5 tips for a standout CV

Headshot of article author Margaret O'Neill

Margaret O’Neill is a Careers Consultant and accredited coach with over 20 years of experience in top business schools, working with international students of all ages, backgrounds, and experiences.

Your CV is usually the first thing a recruiter will look at – and if you’ve applied online, along with hundreds of others, you probably have at best 10 seconds to impress. You want the reader to see the impact you’ve had in previous roles so they can understand how you can add value for them. So your CV needs to be clear, relevant and impactful to keep the recruiter reading beyond the “golden half-page” and down to your actual achievements.

1. Remember the basics: Name, email and mobile number (no need for street address), followed by qualifications, then work experience in reverse chronological order. You can finish with relevant extra curricula activities and interests, particularly if they demonstrate skills that you’ve not otherwise been able to incorporate in your work experience. Competitive sports or equivalent, such as volunteering is always worth including. It’s shorthand for commitment, discipline and team contribution.

2. Put yourself in the shoes of the recruiter, who might be reading these all day. Keep your CV simple, clear, no fancy fonts, nothing beneath 10pt, ideally one page, no more than two.
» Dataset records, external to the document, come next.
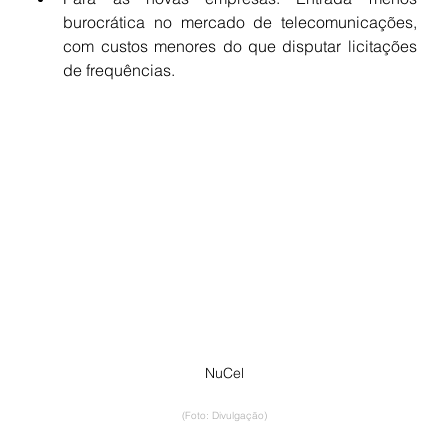
burocrática no mercado de telecomunicações, 
com custos menores do que disputar licitações 
de frequências.
NuCel
(Foto: Divulgação)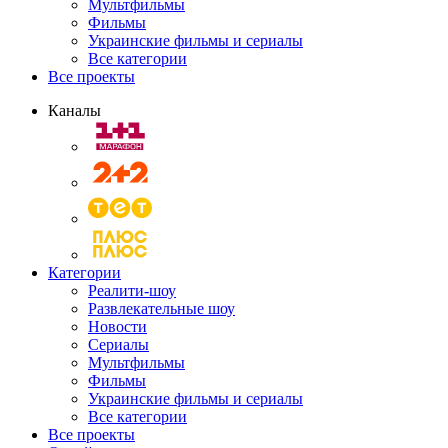
Мультфильмы
Фильмы
Украинские фильмы и сериалы
Все категории
Все проекты
Каналы
Категории
Реалити-шоу
Развлекательные шоу
Новости
Сериалы
Мультфильмы
Фильмы
Украинские фильмы и сериалы
Все категории
Все проекты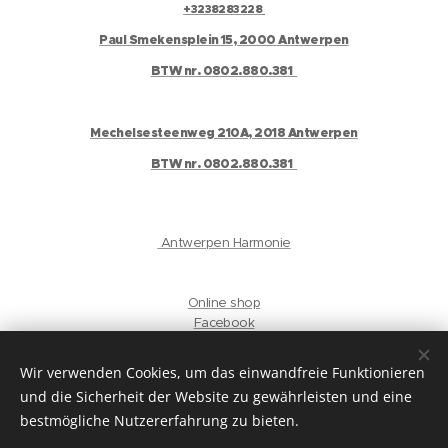
+3238283228
Paul Smekensplein 15, 2000 Antwerpen
BTW nr. 0802.880.381
Mechelsesteenweg 210A, 2018 Antwerpen
BTW nr. 0802.880.381
Antwerpen Harmonie
Online shop
Facebook
Instagram
Gelaat
Wir verwenden Cookies, um das einwandfreie Funktionieren
und die Sicherheit der Website zu gewährleisten und eine
privacyverklaring
bestmögliche Nutzererfahrung zu bieten.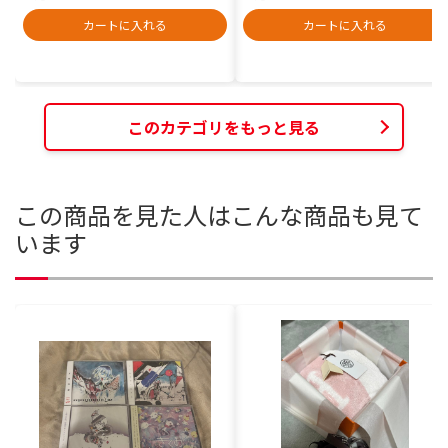
カートに入れる
カートに入れる
このカテゴリをもっと見る
この商品を見た人はこんな商品も見て
います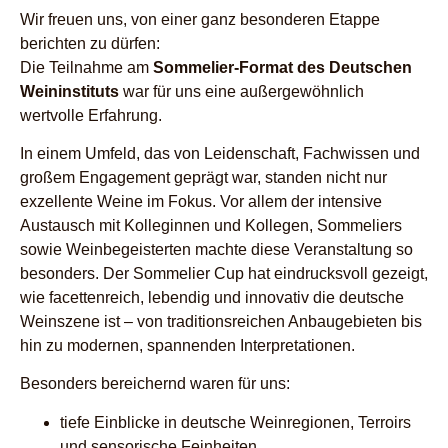
Wir freuen uns, von einer ganz besonderen Etappe
berichten zu dürfen:
Die Teilnahme am
Sommelier-Format des Deutschen
Weininstituts
war für uns eine außergewöhnlich
wertvolle Erfahrung.
In einem Umfeld, das von Leidenschaft, Fachwissen und
großem Engagement geprägt war, standen nicht nur
exzellente Weine im Fokus. Vor allem der intensive
Austausch mit Kolleginnen und Kollegen, Sommeliers
sowie Weinbegeisterten machte diese Veranstaltung so
besonders. Der Sommelier Cup hat eindrucksvoll gezeigt,
wie facettenreich, lebendig und innovativ die deutsche
Weinszene ist – von traditionsreichen Anbaugebieten bis
hin zu modernen, spannenden Interpretationen.
Besonders bereichernd waren für uns:
tiefe Einblicke in deutsche Weinregionen, Terroirs
und sensorische Feinheiten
Ditch the acronyms, jargon and superlatives - this is a marketing document, not your life story. Less is more.

3. Keep it relevant. I’d suggest you keep a spreadsheet of achievements from your previous roles and pick out those that speak directly to the skills and experience required for the job you’re applying for. Mirror the words and language used in the job description so you’re already speaking like you are “one of them”. Include only the most impactful and relevant - don’t make the reader wade through a lot of wordy bullets to find the nuggets that demonstrate what you can do for them.

4. Think about impact and achievement, not responsibilities. Listing your previous job description says nothing about how good you were at it. Describe your most impressive, relevant achievements in each role in the past active tense; if you can quantify them, so much the better. That’s not always possible, but if you have improved a process to make it more efficient, delivered a project under tight time and budget constraints, saved time or money – say so, with actual examples.

5. Finally, get a friend or colleague to proofread your CV to ensure it’s grammatically correct – we all become word-blind when we go over the same document many times and that’s how errors slip in. It’s useful to ask your reader what they most remember from your CV – is this the impression you want to leave? If it’s not, what do you need to change?
Good luck! It takes time and effort to get the CV right, but if it gets you in front of the right people, it’s worth it!